Популистский национализм внутри самого Евросоюза можно определить как антиевропейский национализм. Лозунг главы Комиссии ЕС Жан-Клода Юнкера «больше Европы» для преодоления кризиса не может быть реализован без граждан, ощущающих себя в первую очередь европейцами. Именно антиевропейский национализм в Европе, а не что другое является самой большой угрозой интеграции в целом и ее военной составляющей в частности. Будущее европейского проекта будет зависеть от того, является ли национализм в ключевых странах – партнерах ЕС долговременной тенденцией или это временный зигзаг.
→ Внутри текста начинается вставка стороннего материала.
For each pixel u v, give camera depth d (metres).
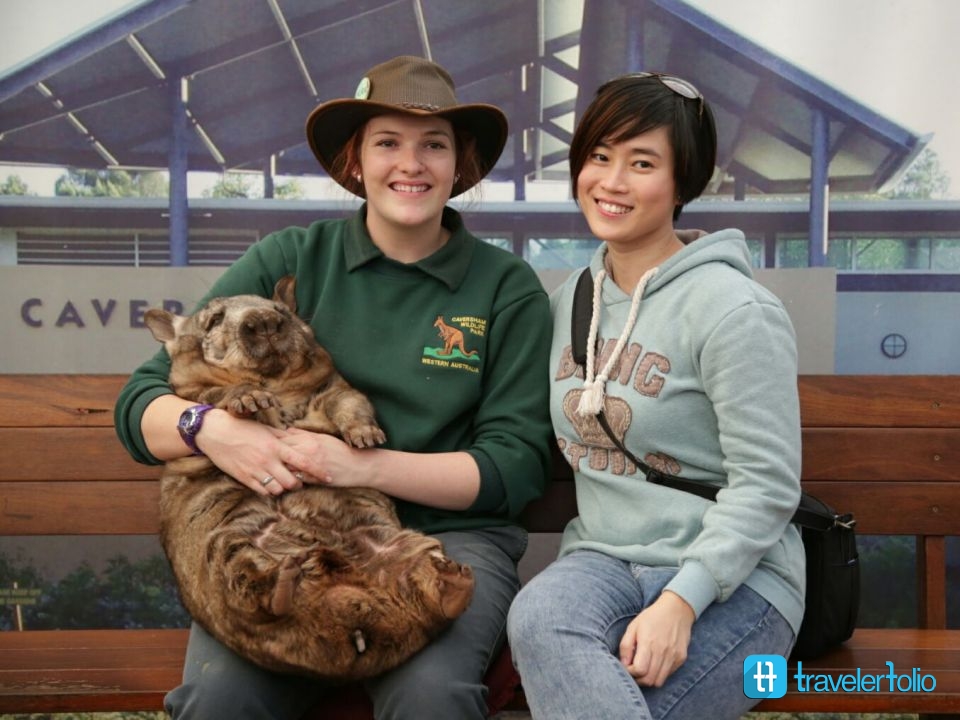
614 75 4.38
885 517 3.49
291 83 4.38
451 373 3.06
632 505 2.80
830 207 4.33
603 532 2.85
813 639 2.88
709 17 4.30
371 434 2.82
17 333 4.34
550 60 4.38
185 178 4.38
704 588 2.47
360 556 2.74
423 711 2.40
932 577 3.50
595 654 2.39
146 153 4.36
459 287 3.16
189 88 4.34
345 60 4.38
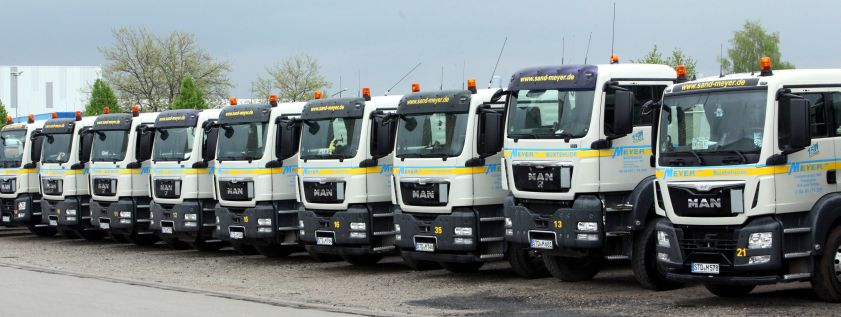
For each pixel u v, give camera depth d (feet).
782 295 51.75
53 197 94.89
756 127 46.34
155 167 83.61
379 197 67.46
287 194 75.00
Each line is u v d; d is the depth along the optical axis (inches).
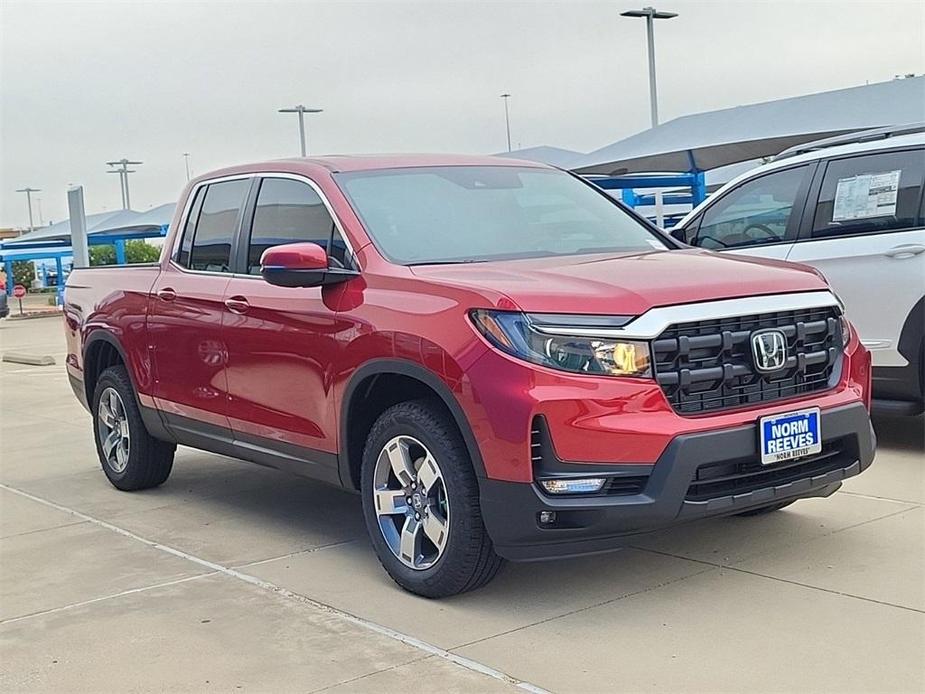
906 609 164.1
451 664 152.8
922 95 506.0
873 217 266.8
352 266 195.3
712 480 163.2
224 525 238.7
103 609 185.2
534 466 158.9
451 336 167.8
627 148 611.2
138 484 273.4
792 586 176.6
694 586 179.3
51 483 294.5
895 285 259.6
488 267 184.5
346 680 149.4
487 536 169.6
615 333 159.3
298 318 201.0
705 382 165.0
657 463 158.2
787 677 142.9
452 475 169.5
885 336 262.7
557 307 161.0
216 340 226.2
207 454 323.9
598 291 164.6
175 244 252.8
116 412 275.3
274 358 208.5
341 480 198.7
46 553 223.0
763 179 294.2
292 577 197.6
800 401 173.8
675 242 220.4
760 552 195.0
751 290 172.7
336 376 191.6
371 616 174.2
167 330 244.1
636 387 159.2
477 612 173.0
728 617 164.9
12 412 448.1
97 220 1476.4
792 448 169.0
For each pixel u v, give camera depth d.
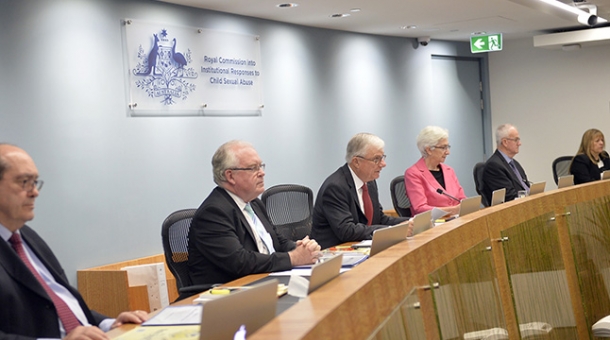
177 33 5.49
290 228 4.24
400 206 5.44
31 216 2.28
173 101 5.44
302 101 6.85
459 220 3.02
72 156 4.70
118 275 4.69
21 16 4.41
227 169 3.22
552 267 3.57
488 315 2.73
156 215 5.28
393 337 1.80
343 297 1.59
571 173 7.52
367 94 7.79
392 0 6.02
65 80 4.67
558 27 8.61
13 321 2.15
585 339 3.82
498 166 6.01
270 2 5.71
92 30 4.85
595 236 4.21
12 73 4.37
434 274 2.22
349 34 7.55
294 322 1.37
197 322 2.11
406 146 8.40
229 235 3.10
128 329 2.13
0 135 4.30
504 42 9.87
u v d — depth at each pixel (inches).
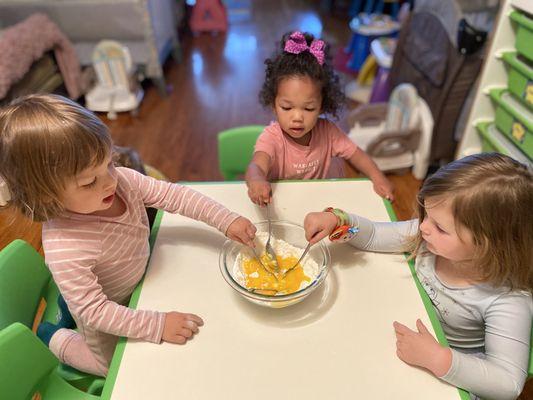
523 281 30.0
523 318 29.5
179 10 161.3
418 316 30.8
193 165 94.4
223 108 115.7
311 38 45.1
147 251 35.5
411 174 89.7
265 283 32.3
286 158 49.3
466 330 34.1
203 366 27.8
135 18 108.8
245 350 28.6
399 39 95.0
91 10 106.7
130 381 27.0
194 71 135.6
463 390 26.5
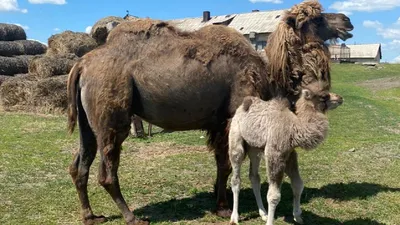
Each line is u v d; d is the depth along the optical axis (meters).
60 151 10.53
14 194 7.29
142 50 5.97
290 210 6.50
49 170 8.83
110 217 6.33
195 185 7.82
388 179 8.02
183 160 9.55
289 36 6.23
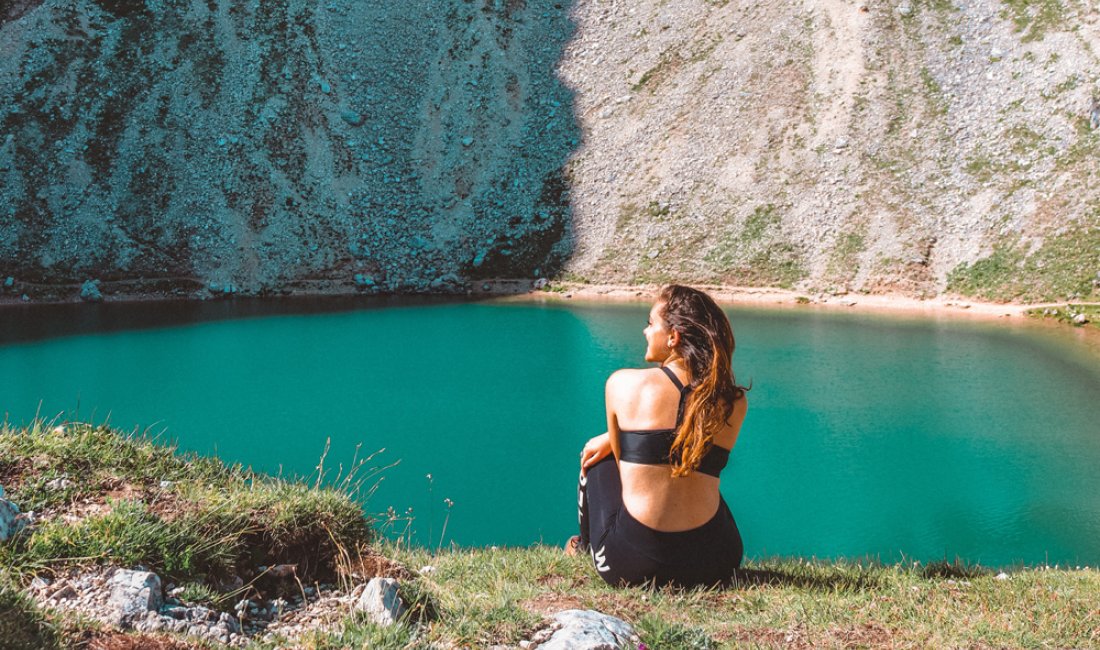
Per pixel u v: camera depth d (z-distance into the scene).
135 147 60.25
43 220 56.06
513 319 45.34
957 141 53.12
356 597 5.00
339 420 25.28
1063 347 35.81
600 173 60.81
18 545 4.64
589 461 6.11
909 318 43.78
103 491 5.53
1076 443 22.50
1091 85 50.31
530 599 5.46
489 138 65.00
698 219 55.94
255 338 40.00
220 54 65.81
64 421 6.85
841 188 53.81
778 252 52.84
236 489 5.75
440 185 63.25
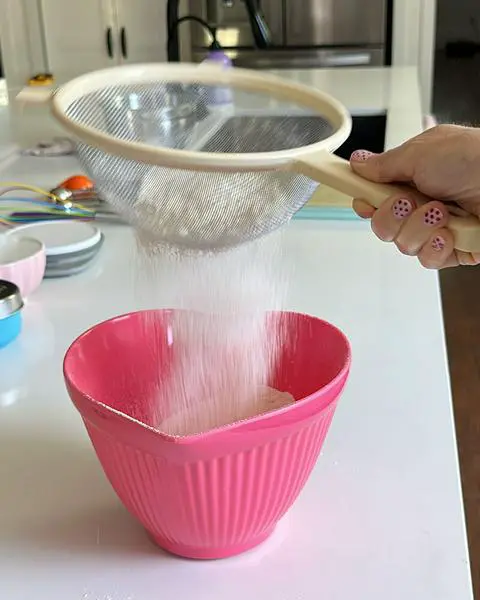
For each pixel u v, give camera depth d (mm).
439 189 625
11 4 3592
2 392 871
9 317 951
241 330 714
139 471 588
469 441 2041
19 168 1629
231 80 847
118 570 634
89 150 656
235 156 596
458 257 660
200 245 707
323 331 708
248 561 639
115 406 729
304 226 1312
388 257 1192
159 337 732
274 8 3389
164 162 596
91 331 699
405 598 601
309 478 727
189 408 721
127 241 1274
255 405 717
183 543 629
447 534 661
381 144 2025
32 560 646
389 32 3459
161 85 865
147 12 3570
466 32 3996
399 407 826
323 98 773
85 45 3656
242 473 584
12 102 2203
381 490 711
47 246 1132
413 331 979
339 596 604
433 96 4059
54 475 741
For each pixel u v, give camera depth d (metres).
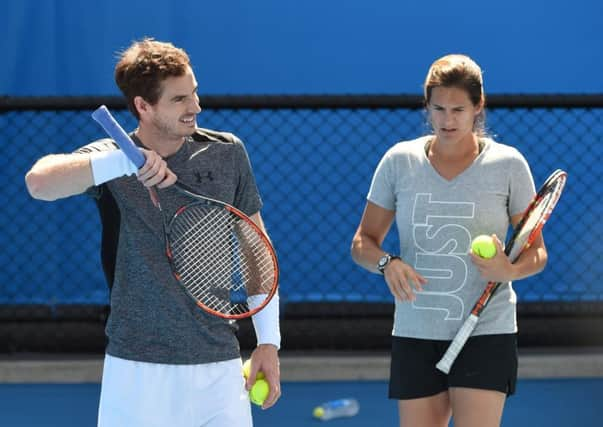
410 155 12.03
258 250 10.44
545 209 11.67
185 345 9.88
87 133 21.77
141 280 9.88
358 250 12.20
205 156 10.16
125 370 9.88
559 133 22.02
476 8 21.64
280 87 21.83
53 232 22.06
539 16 21.64
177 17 21.62
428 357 11.85
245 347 20.94
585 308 21.41
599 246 22.05
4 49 21.50
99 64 21.52
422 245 11.86
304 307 21.33
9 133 21.86
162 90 9.76
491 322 11.66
Очевидно, что направленность оборонной политики Евросоюза будет в большой степени определяться отношениями с ключевыми партнерами. Скорее всего НАТО будет трансформироваться в сторону функционального разделения труда между союзниками, где в обеспечении международной безопасности Европа будет играть региональную роль, а США – глобальную.

Несомненно, украинский конфликт развел Россию и ЕС так далеко, как никогда. Тем не менее президент РФ Владимир Путин назвал естественным желание европейцев быть независимыми, самодостаточными, суверенными в сфере обороны и безопасности. При решении сегодняшних глубинных противоречий в отношениях ЕС и России они могли бы сотрудничать в противодействии общим угрозам на региональном уровне.

Китайский вызов – растущая экономическая и военная мощь КНР вкупе с его глобальными амбициями – останется в обозримом будущем стимулом к созданию оборонного потенциала ЕС, а в перспективе и к объединению сил с ключевыми партнерами в отражении этого вызова.